→ **Exercise data**:
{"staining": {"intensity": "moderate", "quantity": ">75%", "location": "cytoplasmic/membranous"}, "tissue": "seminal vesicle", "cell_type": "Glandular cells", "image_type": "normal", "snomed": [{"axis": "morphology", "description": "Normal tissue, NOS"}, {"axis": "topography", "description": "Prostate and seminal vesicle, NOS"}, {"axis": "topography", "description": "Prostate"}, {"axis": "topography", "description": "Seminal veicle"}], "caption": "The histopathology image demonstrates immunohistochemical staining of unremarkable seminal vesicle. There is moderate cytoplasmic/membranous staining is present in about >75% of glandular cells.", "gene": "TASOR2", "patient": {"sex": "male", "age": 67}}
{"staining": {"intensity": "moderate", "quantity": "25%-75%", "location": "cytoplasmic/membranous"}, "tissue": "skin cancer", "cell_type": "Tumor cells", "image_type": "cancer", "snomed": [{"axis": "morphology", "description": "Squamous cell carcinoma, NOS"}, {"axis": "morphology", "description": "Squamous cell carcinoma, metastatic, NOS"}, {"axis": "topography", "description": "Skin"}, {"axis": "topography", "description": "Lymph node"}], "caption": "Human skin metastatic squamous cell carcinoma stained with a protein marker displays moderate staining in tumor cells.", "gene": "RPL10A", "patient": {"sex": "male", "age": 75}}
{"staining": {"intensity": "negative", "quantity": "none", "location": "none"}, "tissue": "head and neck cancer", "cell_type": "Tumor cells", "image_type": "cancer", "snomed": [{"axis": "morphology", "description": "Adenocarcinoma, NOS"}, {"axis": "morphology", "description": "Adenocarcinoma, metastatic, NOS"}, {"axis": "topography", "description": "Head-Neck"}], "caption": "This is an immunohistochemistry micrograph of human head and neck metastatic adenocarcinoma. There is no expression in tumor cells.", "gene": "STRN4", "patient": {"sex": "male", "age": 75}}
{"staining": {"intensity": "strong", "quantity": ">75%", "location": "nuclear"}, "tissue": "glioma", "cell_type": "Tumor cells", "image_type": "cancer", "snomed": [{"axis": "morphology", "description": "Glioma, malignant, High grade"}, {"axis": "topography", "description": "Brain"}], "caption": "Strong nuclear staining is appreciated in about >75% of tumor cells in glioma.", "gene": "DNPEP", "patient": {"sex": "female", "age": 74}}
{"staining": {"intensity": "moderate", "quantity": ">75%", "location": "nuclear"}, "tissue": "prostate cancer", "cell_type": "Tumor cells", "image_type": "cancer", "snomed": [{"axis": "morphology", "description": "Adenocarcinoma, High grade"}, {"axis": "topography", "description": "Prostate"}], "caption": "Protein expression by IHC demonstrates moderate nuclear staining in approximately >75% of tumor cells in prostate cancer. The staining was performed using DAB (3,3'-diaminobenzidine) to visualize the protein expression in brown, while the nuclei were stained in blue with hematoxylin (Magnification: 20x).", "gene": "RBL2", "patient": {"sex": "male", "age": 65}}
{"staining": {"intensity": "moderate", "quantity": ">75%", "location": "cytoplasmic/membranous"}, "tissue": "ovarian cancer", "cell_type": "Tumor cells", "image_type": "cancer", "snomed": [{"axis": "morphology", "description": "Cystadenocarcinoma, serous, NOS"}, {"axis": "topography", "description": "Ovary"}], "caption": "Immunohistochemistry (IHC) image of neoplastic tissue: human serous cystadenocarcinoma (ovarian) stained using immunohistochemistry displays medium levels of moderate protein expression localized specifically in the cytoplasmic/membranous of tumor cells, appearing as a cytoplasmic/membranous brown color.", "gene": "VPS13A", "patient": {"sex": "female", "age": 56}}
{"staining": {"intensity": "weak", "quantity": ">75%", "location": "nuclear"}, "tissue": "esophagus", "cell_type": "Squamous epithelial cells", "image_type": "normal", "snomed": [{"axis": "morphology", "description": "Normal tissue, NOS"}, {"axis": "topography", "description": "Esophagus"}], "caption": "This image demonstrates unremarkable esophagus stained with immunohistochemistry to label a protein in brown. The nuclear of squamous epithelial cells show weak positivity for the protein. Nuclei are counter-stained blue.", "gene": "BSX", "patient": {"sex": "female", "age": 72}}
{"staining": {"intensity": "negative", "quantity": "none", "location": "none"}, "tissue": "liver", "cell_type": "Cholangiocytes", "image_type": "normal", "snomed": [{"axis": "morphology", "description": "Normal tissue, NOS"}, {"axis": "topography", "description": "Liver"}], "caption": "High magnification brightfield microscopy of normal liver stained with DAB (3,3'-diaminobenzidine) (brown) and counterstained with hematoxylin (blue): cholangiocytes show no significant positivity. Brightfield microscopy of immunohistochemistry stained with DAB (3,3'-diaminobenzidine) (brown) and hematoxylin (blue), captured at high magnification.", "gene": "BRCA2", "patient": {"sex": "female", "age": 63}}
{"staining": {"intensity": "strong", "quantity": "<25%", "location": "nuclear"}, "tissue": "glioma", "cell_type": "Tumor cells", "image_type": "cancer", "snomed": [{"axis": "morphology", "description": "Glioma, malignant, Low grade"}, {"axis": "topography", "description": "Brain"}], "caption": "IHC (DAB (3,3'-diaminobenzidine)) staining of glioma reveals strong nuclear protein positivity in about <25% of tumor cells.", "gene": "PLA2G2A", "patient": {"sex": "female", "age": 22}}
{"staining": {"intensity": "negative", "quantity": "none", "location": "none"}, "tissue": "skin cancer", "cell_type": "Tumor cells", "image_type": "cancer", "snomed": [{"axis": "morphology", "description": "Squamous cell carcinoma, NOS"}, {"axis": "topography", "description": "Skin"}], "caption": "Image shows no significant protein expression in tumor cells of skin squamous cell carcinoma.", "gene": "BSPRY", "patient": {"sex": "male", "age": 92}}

→ **Your task**: The records above need to be transcribed in full. Keep every character unchanged.

→ **Exercise answer**:
{"staining": {"intensity": "moderate", "quantity": ">75%", "location": "cytoplasmic/membranous"}, "tissue": "seminal vesicle", "cell_type": "Glandular cells", "image_type": "normal", "snomed": [{"axis": "morphology", "description": "Normal tissue, NOS"}, {"axis": "topography", "description": "Prostate and seminal vesicle, NOS"}, {"axis": "topography", "description": "Prostate"}, {"axis": "topography", "description": "Seminal veicle"}], "caption": "The histopathology image demonstrates immunohistochemical staining of unremarkable seminal vesicle. There is moderate cytoplasmic/membranous staining is present in about >75% of glandular cells.", "gene": "TASOR2", "patient": {"sex": "male", "age": 67}}
{"staining": {"intensity": "moderate", "quantity": "25%-75%", "location": "cytoplasmic/membranous"}, "tissue": "skin cancer", "cell_type": "Tumor cells", "image_type": "cancer", "snomed": [{"axis": "morphology", "description": "Squamous cell carcinoma, NOS"}, {"axis": "morphology", "description": "Squamous cell carcinoma, metastatic, NOS"}, {"axis": "topography", "description": "Skin"}, {"axis": "topography", "description": "Lymph node"}], "caption": "Human skin metastatic squamous cell carcinoma stained with a protein marker displays moderate staining in tumor cells.", "gene": "RPL10A", "patient": {"sex": "male", "age": 75}}
{"staining": {"intensity": "negative", "quantity": "none", "location": "none"}, "tissue": "head and neck cancer", "cell_type": "Tumor cells", "image_type": "cancer", "snomed": [{"axis": "morphology", "description": "Adenocarcinoma, NOS"}, {"axis": "morphology", "description": "Adenocarcinoma, metastatic, NOS"}, {"axis": "topography", "description": "Head-Neck"}], "caption": "This is an immunohistochemistry micrograph of human head and neck metastatic adenocarcinoma. There is no expression in tumor cells.", "gene": "STRN4", "patient": {"sex": "male", "age": 75}}
{"staining": {"intensity": "strong", "quantity": ">75%", "location": "nuclear"}, "tissue": "glioma", "cell_type": "Tumor cells", "image_type": "cancer", "snomed": [{"axis": "morphology", "description": "Glioma, malignant, High grade"}, {"axis": "topography", "description": "Brain"}], "caption": "Strong nuclear staining is appreciated in about >75% of tumor cells in glioma.", "gene": "DNPEP", "patient": {"sex": "female", "age": 74}}
{"staining": {"intensity": "moderate", "quantity": ">75%", "location": "nuclear"}, "tissue": "prostate cancer", "cell_type": "Tumor cells", "image_type": "cancer", "snomed": [{"axis": "morphology", "description": "Adenocarcinoma, High grade"}, {"axis": "topography", "description": "Prostate"}], "caption": "Protein expression by IHC demonstrates moderate nuclear staining in approximately >75% of tumor cells in prostate cancer. The staining was performed using DAB (3,3'-diaminobenzidine) to visualize the protein expression in brown, while the nuclei were stained in blue with hematoxylin (Magnification: 20x).", "gene": "RBL2", "patient": {"sex": "male", "age": 65}}
{"staining": {"intensity": "moderate", "quantity": ">75%", "location": "cytoplasmic/membranous"}, "tissue": "ovarian cancer", "cell_type": "Tumor cells", "image_type": "cancer", "snomed": [{"axis": "morphology", "description": "Cystadenocarcinoma, serous, NOS"}, {"axis": "topography", "description": "Ovary"}], "caption": "Immunohistochemistry (IHC) image of neoplastic tissue: human serous cystadenocarcinoma (ovarian) stained using immunohistochemistry displays medium levels of moderate protein expression localized specifically in the cytoplasmic/membranous of tumor cells, appearing as a cytoplasmic/membranous brown color.", "gene": "VPS13A", "patient": {"sex": "female", "age": 56}}
{"staining": {"intensity": "weak", "quantity": ">75%", "location": "nuclear"}, "tissue": "esophagus", "cell_type": "Squamous epithelial cells", "image_type": "normal", "snomed": [{"axis": "morphology", "description": "Normal tissue, NOS"}, {"axis": "topography", "description": "Esophagus"}], "caption": "This image demonstrates unremarkable esophagus stained with immunohistochemistry to label a protein in brown. The nuclear of squamous epithelial cells show weak positivity for the protein. Nuclei are counter-stained blue.", "gene": "BSX", "patient": {"sex": "female", "age": 72}}
{"staining": {"intensity": "negative", "quantity": "none", "location": "none"}, "tissue": "liver", "cell_type": "Cholangiocytes", "image_type": "normal", "snomed": [{"axis": "morphology", "description": "Normal tissue, NOS"}, {"axis": "topography", "description": "Liver"}], "caption": "High magnification brightfield microscopy of normal liver stained with DAB (3,3'-diaminobenzidine) (brown) and counterstained with hematoxylin (blue): cholangiocytes show no significant positivity. Brightfield microscopy of immunohistochemistry stained with DAB (3,3'-diaminobenzidine) (brown) and hematoxylin (blue), captured at high magnification.", "gene": "BRCA2", "patient": {"sex": "female", "age": 63}}
{"staining": {"intensity": "strong", "quantity": "<25%", "location": "nuclear"}, "tissue": "glioma", "cell_type": "Tumor cells", "image_type": "cancer", "snomed": [{"axis": "morphology", "description": "Glioma, malignant, Low grade"}, {"axis": "topography", "description": "Brain"}], "caption": "IHC (DAB (3,3'-diaminobenzidine)) staining of glioma reveals strong nuclear protein positivity in about <25% of tumor cells.", "gene": "PLA2G2A", "patient": {"sex": "female", "age": 22}}
{"staining": {"intensity": "negative", "quantity": "none", "location": "none"}, "tissue": "skin cancer", "cell_type": "Tumor cells", "image_type": "cancer", "snomed": [{"axis": "morphology", "description": "Squamous cell carcinoma, NOS"}, {"axis": "topography", "description": "Skin"}], "caption": "Image shows no significant protein expression in tumor cells of skin squamous cell carcinoma.", "gene": "BSPRY", "patient": {"sex": "male", "age": 92}}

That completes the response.